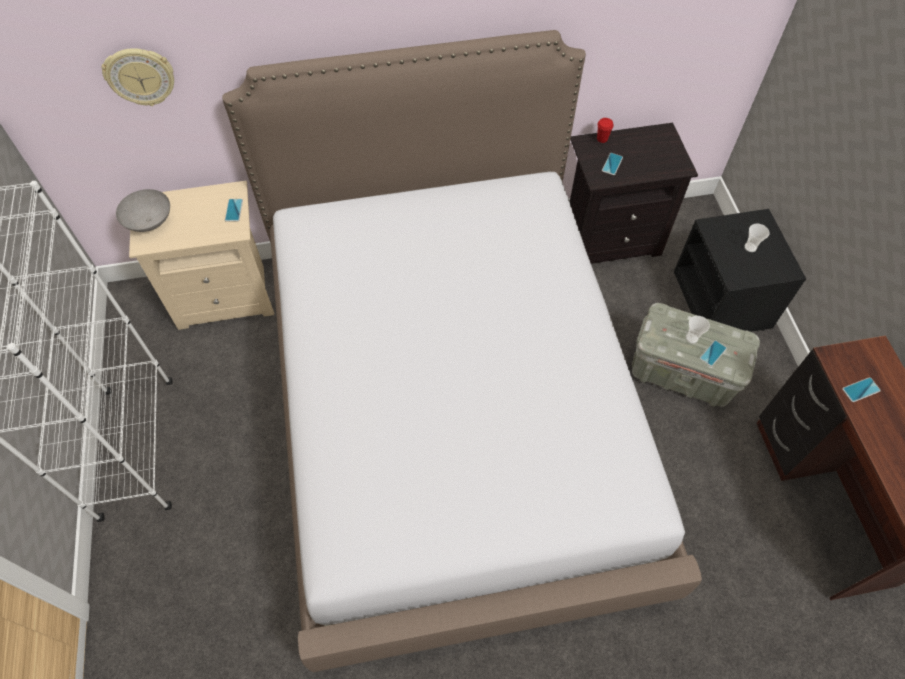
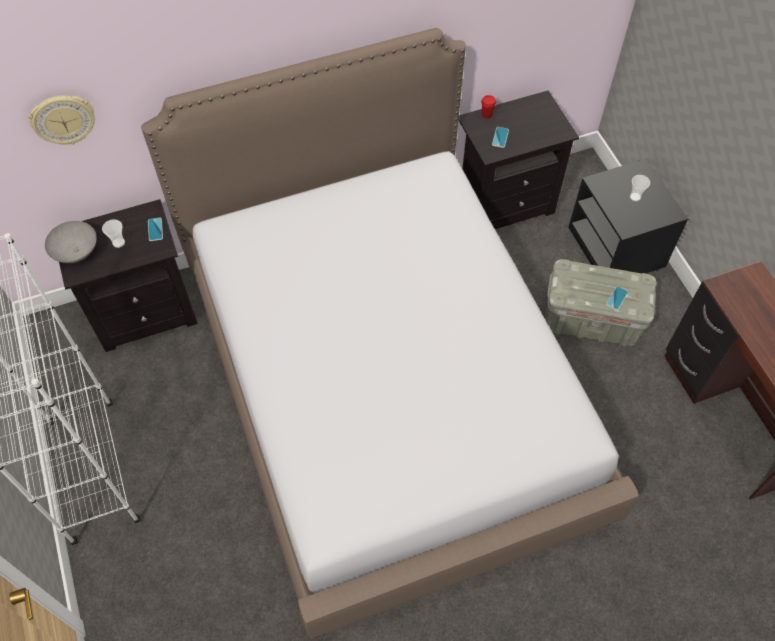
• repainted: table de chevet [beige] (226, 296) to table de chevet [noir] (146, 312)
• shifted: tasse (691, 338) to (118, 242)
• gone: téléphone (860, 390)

:: Problem requirements ::
Give the material again exactly as it is, but keep the pictures out.

:: Reply to the task ::
• repainted: table de chevet [beige] (226, 296) to table de chevet [noir] (146, 312)
• shifted: tasse (691, 338) to (118, 242)
• gone: téléphone (860, 390)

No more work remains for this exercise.